Долго не мог американец освоиться с этой мыслью, и из этого Томаш почувствовал: фальшивит дядя. Чтоб проверить, поставил условие:
— Ладно, дядя, останусь. Только вы дайте мне работу в своем заведении.
— Пан учитель, а как же звание твое? — сейчас же нашелся дядя, проявив сердечную деликатность.
— Подумаешь, звание. И в Америке, поди, ни звания, ни аттестаты ничего не стоят.
— Понимаешь, уж больно это в глаза будет бросаться, — выдал дядя еще порцию деликатности.
— Что ж, твоя реклама «Завтраки а ля фуршет» так же бросается в глаза, как бросался бы учитель во фраке официанта. Броскость в твоем деле полезна, — припер Томаш дядю к стенке. — Всем моим коллегам, да и родителям моих учеников приятно будет, когда их обслужит официант с образованием. А я, поверь, с удовольствием и без всякой горечи разносил бы им кружечки пива.

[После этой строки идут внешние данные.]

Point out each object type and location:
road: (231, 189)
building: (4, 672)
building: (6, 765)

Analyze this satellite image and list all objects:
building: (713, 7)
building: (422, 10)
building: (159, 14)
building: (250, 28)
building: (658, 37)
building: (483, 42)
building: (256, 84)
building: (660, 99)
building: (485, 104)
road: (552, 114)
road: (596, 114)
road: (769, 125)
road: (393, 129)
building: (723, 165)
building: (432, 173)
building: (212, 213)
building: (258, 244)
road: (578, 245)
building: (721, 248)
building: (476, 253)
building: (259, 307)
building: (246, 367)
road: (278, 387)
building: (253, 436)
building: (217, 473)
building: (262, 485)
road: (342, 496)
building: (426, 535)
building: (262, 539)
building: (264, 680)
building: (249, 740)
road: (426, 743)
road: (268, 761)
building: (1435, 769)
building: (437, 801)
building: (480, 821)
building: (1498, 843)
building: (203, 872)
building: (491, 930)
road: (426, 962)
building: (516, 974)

Тщательно взвесил дядя положение и решился на отеческий жест:
— Даю тебе слово, Томаш, каждого первого числа ты будешь получать учительское жалованье, только…

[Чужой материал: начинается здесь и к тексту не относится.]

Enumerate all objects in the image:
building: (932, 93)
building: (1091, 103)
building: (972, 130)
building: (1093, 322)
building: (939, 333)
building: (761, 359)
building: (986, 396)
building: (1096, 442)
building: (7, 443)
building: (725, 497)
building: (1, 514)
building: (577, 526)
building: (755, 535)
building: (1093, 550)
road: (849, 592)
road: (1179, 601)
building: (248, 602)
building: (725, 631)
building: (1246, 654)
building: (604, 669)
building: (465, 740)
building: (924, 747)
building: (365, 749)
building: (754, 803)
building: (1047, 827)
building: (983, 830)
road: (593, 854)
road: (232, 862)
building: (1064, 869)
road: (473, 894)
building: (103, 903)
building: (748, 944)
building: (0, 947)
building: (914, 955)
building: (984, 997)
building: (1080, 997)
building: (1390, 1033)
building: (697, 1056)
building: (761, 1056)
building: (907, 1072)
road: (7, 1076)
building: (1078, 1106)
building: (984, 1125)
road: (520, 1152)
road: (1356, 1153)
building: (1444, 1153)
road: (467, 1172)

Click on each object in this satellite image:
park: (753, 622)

— Только не нанимайся в официанты?
— Да, только не в официанты. Читай, развлекайся. Все время — твое.
— Ах, дядя, какой ты добрый, — Томаш согласился для виду, чтоб окончательно выяснить свое положение в семье; оно было, как он и предполагал, весьма шатким. — Однако я не хочу быть паразитом. — Эти слова дядя принял с удовлетворением. — Я хочу стать официантом. Это раз, а во-вторых, говоря откровенно, мне учительского жалованья мало. Ты и сам ведь так считал, когда я работал в гимназии. И хочу я получать жалованье официанта. Согласись, дядя, — ты начинаешь сильно богатеть, и так будет справедливо: официанту — официантское жалованье.
— Ладно, получишь официантское жалованье. Я буду тебе его выплачивать, только чтоб ты не работал.
— Но почему ты не хочешь вместе с деньгами дать мне и работу?
— Нельзя, Томаш. Никак нельзя. У меня совесть есть — я тебя уважаю.